» **DATA SHOWN**:

--- START ---

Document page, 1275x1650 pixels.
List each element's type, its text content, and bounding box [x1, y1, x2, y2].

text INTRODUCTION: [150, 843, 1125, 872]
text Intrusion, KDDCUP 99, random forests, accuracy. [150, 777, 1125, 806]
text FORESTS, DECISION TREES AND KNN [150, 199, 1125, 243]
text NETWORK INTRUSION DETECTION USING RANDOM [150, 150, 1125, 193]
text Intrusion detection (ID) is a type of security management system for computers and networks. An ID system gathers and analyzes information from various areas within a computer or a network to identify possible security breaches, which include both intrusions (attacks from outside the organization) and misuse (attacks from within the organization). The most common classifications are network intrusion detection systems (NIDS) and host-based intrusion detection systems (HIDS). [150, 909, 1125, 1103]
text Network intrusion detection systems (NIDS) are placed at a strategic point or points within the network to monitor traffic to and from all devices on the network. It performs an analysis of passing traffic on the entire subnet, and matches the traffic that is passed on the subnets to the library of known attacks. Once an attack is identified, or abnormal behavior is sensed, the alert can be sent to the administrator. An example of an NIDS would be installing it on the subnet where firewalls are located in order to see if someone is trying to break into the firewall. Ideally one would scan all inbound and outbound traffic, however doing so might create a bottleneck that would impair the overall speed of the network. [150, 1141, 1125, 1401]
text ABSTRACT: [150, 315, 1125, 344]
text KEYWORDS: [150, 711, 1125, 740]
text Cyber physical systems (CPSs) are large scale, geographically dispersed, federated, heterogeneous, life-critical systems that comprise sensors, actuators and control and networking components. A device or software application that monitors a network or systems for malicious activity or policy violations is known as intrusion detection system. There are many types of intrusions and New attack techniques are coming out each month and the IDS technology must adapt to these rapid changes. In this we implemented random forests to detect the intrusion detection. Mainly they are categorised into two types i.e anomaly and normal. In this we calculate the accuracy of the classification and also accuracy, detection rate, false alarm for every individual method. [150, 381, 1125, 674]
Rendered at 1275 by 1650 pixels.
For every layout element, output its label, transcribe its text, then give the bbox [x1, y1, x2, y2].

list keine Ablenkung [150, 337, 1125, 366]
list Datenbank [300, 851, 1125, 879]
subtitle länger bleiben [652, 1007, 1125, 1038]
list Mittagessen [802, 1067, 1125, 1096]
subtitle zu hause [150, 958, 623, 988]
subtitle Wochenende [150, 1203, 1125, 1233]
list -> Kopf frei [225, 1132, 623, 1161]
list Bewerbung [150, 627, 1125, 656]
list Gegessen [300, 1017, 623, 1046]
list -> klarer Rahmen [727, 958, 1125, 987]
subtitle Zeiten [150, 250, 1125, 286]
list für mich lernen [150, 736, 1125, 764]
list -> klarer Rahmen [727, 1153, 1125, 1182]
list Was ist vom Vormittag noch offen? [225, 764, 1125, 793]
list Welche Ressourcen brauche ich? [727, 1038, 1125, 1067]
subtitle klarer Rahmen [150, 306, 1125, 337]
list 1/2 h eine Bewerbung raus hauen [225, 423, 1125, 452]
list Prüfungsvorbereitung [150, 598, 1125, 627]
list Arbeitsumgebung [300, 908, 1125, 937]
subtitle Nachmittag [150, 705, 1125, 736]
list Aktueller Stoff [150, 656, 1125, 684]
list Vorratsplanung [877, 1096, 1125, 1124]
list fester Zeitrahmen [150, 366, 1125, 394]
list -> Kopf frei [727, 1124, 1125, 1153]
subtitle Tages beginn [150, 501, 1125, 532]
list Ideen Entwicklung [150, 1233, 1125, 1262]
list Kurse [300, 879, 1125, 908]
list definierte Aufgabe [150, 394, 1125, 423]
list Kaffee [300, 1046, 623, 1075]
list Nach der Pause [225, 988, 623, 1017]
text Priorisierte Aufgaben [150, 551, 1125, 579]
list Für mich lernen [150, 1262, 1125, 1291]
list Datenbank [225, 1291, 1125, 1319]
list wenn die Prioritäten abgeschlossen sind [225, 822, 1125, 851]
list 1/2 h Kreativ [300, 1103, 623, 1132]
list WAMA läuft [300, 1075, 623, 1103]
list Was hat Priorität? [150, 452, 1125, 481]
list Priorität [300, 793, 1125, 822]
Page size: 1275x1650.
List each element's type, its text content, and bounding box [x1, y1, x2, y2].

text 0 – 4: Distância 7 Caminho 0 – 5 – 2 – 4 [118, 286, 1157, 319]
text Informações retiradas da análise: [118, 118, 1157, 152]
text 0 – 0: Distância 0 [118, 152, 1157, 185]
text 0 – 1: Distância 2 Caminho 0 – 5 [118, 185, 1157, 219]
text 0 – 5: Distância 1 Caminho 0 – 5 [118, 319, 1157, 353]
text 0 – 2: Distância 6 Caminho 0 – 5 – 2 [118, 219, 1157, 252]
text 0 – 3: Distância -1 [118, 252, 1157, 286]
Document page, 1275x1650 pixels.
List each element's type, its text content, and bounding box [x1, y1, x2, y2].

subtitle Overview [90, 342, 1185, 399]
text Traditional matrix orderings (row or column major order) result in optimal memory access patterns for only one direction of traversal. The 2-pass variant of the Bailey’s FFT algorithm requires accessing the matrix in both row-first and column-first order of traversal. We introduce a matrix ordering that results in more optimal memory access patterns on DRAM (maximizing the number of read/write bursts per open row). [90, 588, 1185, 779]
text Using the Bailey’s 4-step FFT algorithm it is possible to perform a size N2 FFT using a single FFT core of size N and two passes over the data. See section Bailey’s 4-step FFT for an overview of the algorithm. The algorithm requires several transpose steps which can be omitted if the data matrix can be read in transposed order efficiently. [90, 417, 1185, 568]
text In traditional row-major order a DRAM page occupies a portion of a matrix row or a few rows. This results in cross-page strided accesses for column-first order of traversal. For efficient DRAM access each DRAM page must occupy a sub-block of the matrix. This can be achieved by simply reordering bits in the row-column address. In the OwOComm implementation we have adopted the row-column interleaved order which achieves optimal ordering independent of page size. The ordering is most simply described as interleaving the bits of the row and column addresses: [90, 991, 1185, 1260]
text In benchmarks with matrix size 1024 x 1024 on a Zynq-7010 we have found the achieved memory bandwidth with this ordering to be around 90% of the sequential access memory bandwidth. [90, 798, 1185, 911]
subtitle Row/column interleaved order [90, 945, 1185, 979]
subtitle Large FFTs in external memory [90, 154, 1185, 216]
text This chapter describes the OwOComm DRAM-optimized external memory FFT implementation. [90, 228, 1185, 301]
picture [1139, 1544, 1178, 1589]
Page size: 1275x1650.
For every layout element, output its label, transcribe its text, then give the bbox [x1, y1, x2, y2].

--- END ---

» **WHAT THE TASK ASKS**: Output every line of the data above again, identical to the original in each character, number, and bracketed value.

» **TASK SOLUTION**:
Document page, 1275x1650 pixels.
List each element's type, its text content, and bounding box [x1, y1, x2, y2].

text INTRODUCTION: [150, 843, 1125, 872]
text Intrusion, KDDCUP 99, random forests, accuracy. [150, 777, 1125, 806]
text FORESTS, DECISION TREES AND KNN [150, 199, 1125, 243]
text NETWORK INTRUSION DETECTION USING RANDOM [150, 150, 1125, 193]
text Intrusion detection (ID) is a type of security management system for computers and networks. An ID system gathers and analyzes information from various areas within a computer or a network to identify possible security breaches, which include both intrusions (attacks from outside the organization) and misuse (attacks from within the organization). The most common classifications are network intrusion detection systems (NIDS) and host-based intrusion detection systems (HIDS). [150, 909, 1125, 1103]
text Network intrusion detection systems (NIDS) are placed at a strategic point or points within the network to monitor traffic to and from all devices on the network. It performs an analysis of passing traffic on the entire subnet, and matches the traffic that is passed on the subnets to the library of known attacks. Once an attack is identified, or abnormal behavior is sensed, the alert can be sent to the administrator. An example of an NIDS would be installing it on the subnet where firewalls are located in order to see if someone is trying to break into the firewall. Ideally one would scan all inbound and outbound traffic, however doing so might create a bottleneck that would impair the overall speed of the network. [150, 1141, 1125, 1401]
text ABSTRACT: [150, 315, 1125, 344]
text KEYWORDS: [150, 711, 1125, 740]
text Cyber physical systems (CPSs) are large scale, geographically dispersed, federated, heterogeneous, life-critical systems that comprise sensors, actuators and control and networking components. A device or software application that monitors a network or systems for malicious activity or policy violations is known as intrusion detection system. There are many types of intrusions and New attack techniques are coming out each month and the IDS technology must adapt to these rapid changes. In this we implemented random forests to detect the intrusion detection. Mainly they are categorised into two types i.e anomaly and normal. In this we calculate the accuracy of the classification and also accuracy, detection rate, false alarm for every individual method. [150, 381, 1125, 674]
Rendered at 1275 by 1650 pixels.
For every layout element, output its label, transcribe its text, then give the bbox [x1, y1, x2, y2].

list keine Ablenkung [150, 337, 1125, 366]
list Datenbank [300, 851, 1125, 879]
subtitle länger bleiben [652, 1007, 1125, 1038]
list Mittagessen [802, 1067, 1125, 1096]
subtitle zu hause [150, 958, 623, 988]
subtitle Wochenende [150, 1203, 1125, 1233]
list -> Kopf frei [225, 1132, 623, 1161]
list Bewerbung [150, 627, 1125, 656]
list Gegessen [300, 1017, 623, 1046]
list -> klarer Rahmen [727, 958, 1125, 987]
subtitle Zeiten [150, 250, 1125, 286]
list für mich lernen [150, 736, 1125, 764]
list -> klarer Rahmen [727, 1153, 1125, 1182]
list Was ist vom Vormittag noch offen? [225, 764, 1125, 793]
list Welche Ressourcen brauche ich? [727, 1038, 1125, 1067]
subtitle klarer Rahmen [150, 306, 1125, 337]
list 1/2 h eine Bewerbung raus hauen [225, 423, 1125, 452]
list Prüfungsvorbereitung [150, 598, 1125, 627]
list Arbeitsumgebung [300, 908, 1125, 937]
subtitle Nachmittag [150, 705, 1125, 736]
list Aktueller Stoff [150, 656, 1125, 684]
list Vorratsplanung [877, 1096, 1125, 1124]
list fester Zeitrahmen [150, 366, 1125, 394]
list -> Kopf frei [727, 1124, 1125, 1153]
subtitle Tages beginn [150, 501, 1125, 532]
list Ideen Entwicklung [150, 1233, 1125, 1262]
list Kurse [300, 879, 1125, 908]
list definierte Aufgabe [150, 394, 1125, 423]
list Kaffee [300, 1046, 623, 1075]
list Nach der Pause [225, 988, 623, 1017]
text Priorisierte Aufgaben [150, 551, 1125, 579]
list Für mich lernen [150, 1262, 1125, 1291]
list Datenbank [225, 1291, 1125, 1319]
list wenn die Prioritäten abgeschlossen sind [225, 822, 1125, 851]
list 1/2 h Kreativ [300, 1103, 623, 1132]
list WAMA läuft [300, 1075, 623, 1103]
list Was hat Priorität? [150, 452, 1125, 481]
list Priorität [300, 793, 1125, 822]
Page size: 1275x1650.
List each element's type, its text content, and bounding box [x1, y1, x2, y2].

text 0 – 4: Distância 7 Caminho 0 – 5 – 2 – 4 [118, 286, 1157, 319]
text Informações retiradas da análise: [118, 118, 1157, 152]
text 0 – 0: Distância 0 [118, 152, 1157, 185]
text 0 – 1: Distância 2 Caminho 0 – 5 [118, 185, 1157, 219]
text 0 – 5: Distância 1 Caminho 0 – 5 [118, 319, 1157, 353]
text 0 – 2: Distância 6 Caminho 0 – 5 – 2 [118, 219, 1157, 252]
text 0 – 3: Distância -1 [118, 252, 1157, 286]
Document page, 1275x1650 pixels.
List each element's type, its text content, and bounding box [x1, y1, x2, y2].

subtitle Overview [90, 342, 1185, 399]
text Traditional matrix orderings (row or column major order) result in optimal memory access patterns for only one direction of traversal. The 2-pass variant of the Bailey’s FFT algorithm requires accessing the matrix in both row-first and column-first order of traversal. We introduce a matrix ordering that results in more optimal memory access patterns on DRAM (maximizing the number of read/write bursts per open row). [90, 588, 1185, 779]
text Using the Bailey’s 4-step FFT algorithm it is possible to perform a size N2 FFT using a single FFT core of size N and two passes over the data. See section Bailey’s 4-step FFT for an overview of the algorithm. The algorithm requires several transpose steps which can be omitted if the data matrix can be read in transposed order efficiently. [90, 417, 1185, 568]
text In traditional row-major order a DRAM page occupies a portion of a matrix row or a few rows. This results in cross-page strided accesses for column-first order of traversal. For efficient DRAM access each DRAM page must occupy a sub-block of the matrix. This can be achieved by simply reordering bits in the row-column address. In the OwOComm implementation we have adopted the row-column interleaved order which achieves optimal ordering independent of page size. The ordering is most simply described as interleaving the bits of the row and column addresses: [90, 991, 1185, 1260]
text In benchmarks with matrix size 1024 x 1024 on a Zynq-7010 we have found the achieved memory bandwidth with this ordering to be around 90% of the sequential access memory bandwidth. [90, 798, 1185, 911]
subtitle Row/column interleaved order [90, 945, 1185, 979]
subtitle Large FFTs in external memory [90, 154, 1185, 216]
text This chapter describes the OwOComm DRAM-optimized external memory FFT implementation. [90, 228, 1185, 301]
picture [1139, 1544, 1178, 1589]
Page size: 1275x1650.
For every layout element, output its label, transcribe its text, then give the bbox [x1, y1, x2, y2].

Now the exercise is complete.